Secure Sensing
Autonomous vehicles are becoming ever more intelligent on account of a multitude of sensing modalities that are now available, making accurate perception and precise positioning readily available. However, the perception algorithms built on top of sensors such as radar, as well as the tracking algorithms of navigation signals, often fail to address the potential dangers of a malicious cyber-physical attacks. These attacks are conducted outside of the victim to either spoof or disrupt the physical fields being measured by each sensor.
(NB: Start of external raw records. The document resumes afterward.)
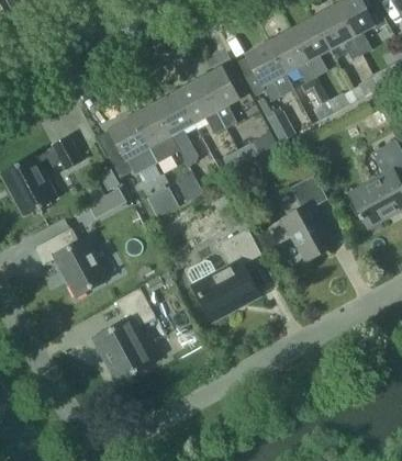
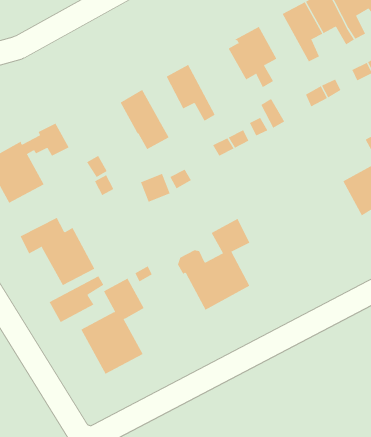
building: [267,30,315,82] -> none
building: [198,66,247,128] -> none
building: [153,91,197,166] -> none
building: [108,116,157,177] -> none
building: [266,175,334,260] -> none
building: none -> [49,275,104,323]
By exploiting the signal structure, adversarial actors can force vulnerable sensors to perceive false objects and return false measurements.
With careful design of such an attack, this falsified data may be indistinguishable from real data and can hide actual obstacles, derange a vehicle’s obstacle avoidance scheme, and potentially take entire control of navigation systems. Every year, these attacks become cheaper to implement in the field and an increasingly relevant threat. The risks are high: autonomous ground vehicles may be coerced into oncoming lanes of traffic, and urban air mobility aircraft may be unable to safely find a landing pad. By deeply understanding the potential avenues of attacks, our research in secure sensing seeks to design detection, estimation, and sensor fusion algorithms that not only mitigate but also detect malicious attacks, allowing autonomous systems navigate safely and with confidence.